Da liegen beispielsweise schon seit einiger Zeit schriftliche Morddrohungen in der Nachttischschublade, gegen Mann und Frau. Anzeige bei der Polizei. Ob die Polizei auch am Ende war, indem zum Termin geladen wurde, nach einiger Zeit Herumsitzen hieß es dann: hat sich erledigt.
Nun lässt der Staat abzahlen, wegen "Unerlaubten Verlassens des Unfallortes". Nach dem Zusammenstoß im abendlichen Verkehrsgewühl mit einer Verkehrsinsel war der Wagen Schrott, Fahrer und todkranke Ehefrau daneben überlebten, inzwischen ist sie gestorben, und schafften es, aus der lebensgefährlichen Straßenmitte in die nächste Einfahrt zu rutschen. Zeugen riefen die Polizei, die kassierte Dokumente, schrieb aber das Fahreralter falsch ab.
Nach vier Jahren schickt ein Amtsgericht in Berlin eine mutmaßliche mehrseitige Dokumentation, deren Übersetzung aus Juristendeutsch nicht einfach ist. Da beschwert sich jemand als Betroffener mit anderer Meinung über eine Veröffentlichung von einer Veröffentlichung, die gar nicht mehr vorhanden ist, obwohl das Presserecht ja gewisse Möglichkeiten im Fall des Falles anbietet.
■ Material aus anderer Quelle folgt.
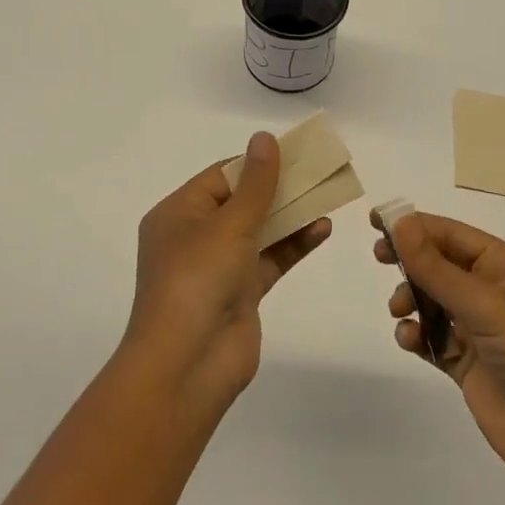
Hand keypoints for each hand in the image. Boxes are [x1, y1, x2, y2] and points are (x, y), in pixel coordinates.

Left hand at [126, 132, 331, 410]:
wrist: (187, 367)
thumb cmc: (197, 280)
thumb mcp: (228, 224)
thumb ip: (255, 183)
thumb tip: (264, 138)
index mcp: (178, 214)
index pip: (221, 177)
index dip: (256, 163)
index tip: (293, 152)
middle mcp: (195, 237)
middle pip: (242, 202)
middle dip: (279, 188)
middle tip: (317, 171)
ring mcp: (218, 267)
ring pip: (259, 231)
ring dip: (291, 216)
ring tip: (327, 197)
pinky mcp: (241, 293)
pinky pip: (270, 259)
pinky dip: (294, 245)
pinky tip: (322, 229)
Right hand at [378, 213, 504, 492]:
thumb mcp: (485, 303)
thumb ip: (436, 266)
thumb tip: (400, 221)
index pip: (454, 235)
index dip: (416, 226)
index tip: (377, 221)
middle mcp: (494, 294)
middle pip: (441, 265)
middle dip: (411, 261)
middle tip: (380, 257)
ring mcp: (482, 331)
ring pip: (434, 301)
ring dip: (412, 299)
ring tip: (400, 310)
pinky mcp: (470, 366)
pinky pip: (435, 339)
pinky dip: (418, 335)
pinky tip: (409, 339)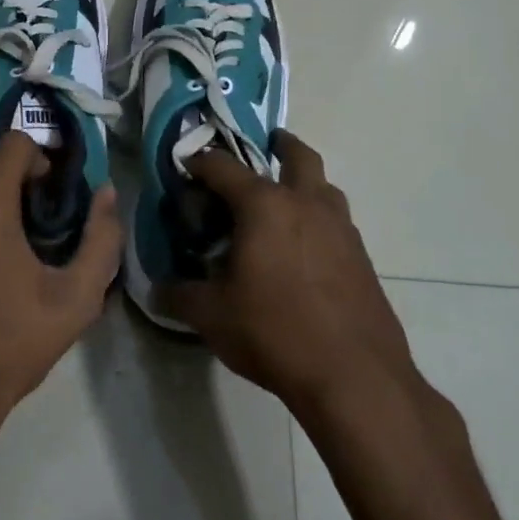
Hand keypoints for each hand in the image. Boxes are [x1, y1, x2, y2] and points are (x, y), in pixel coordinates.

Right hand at [165, 131, 415, 416]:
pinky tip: (305, 249)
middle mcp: (306, 203)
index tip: (186, 166)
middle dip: (279, 144)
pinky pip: (336, 220)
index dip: (200, 162)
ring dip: (304, 182)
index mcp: (265, 205)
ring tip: (283, 203)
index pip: (223, 167)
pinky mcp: (362, 256)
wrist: (354, 375)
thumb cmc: (274, 332)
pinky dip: (318, 218)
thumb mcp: (212, 315)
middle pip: (297, 155)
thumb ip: (179, 295)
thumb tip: (157, 290)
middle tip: (265, 147)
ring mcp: (341, 227)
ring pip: (324, 186)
Und dann war da ja noch ein Prozess länger als der zweite Weltkrieg wegen "Volksverhetzung", bis die Ermittlungen eingestellt wurden und weiter Unschuldsvermutung gilt. Hatte sich etwa das Deutsche Volk beschwert?
Nein, alles was recht ist, da muss ein Oberstaatsanwalt Unrecht haben. Dieser auch sein Rechtsstaat ist nicht am Ende. Der kostet, und kostet, und kostet. Woher soll beispielsweise sonst ein Sondervermögen kommen? Hauptsache Mühlen mahlen in diesem unseren Lande, manchmal eben langsam, und entscheidend ist, wie Helmut Kohl sagte, was hinten rauskommt. Oder oben oder unten?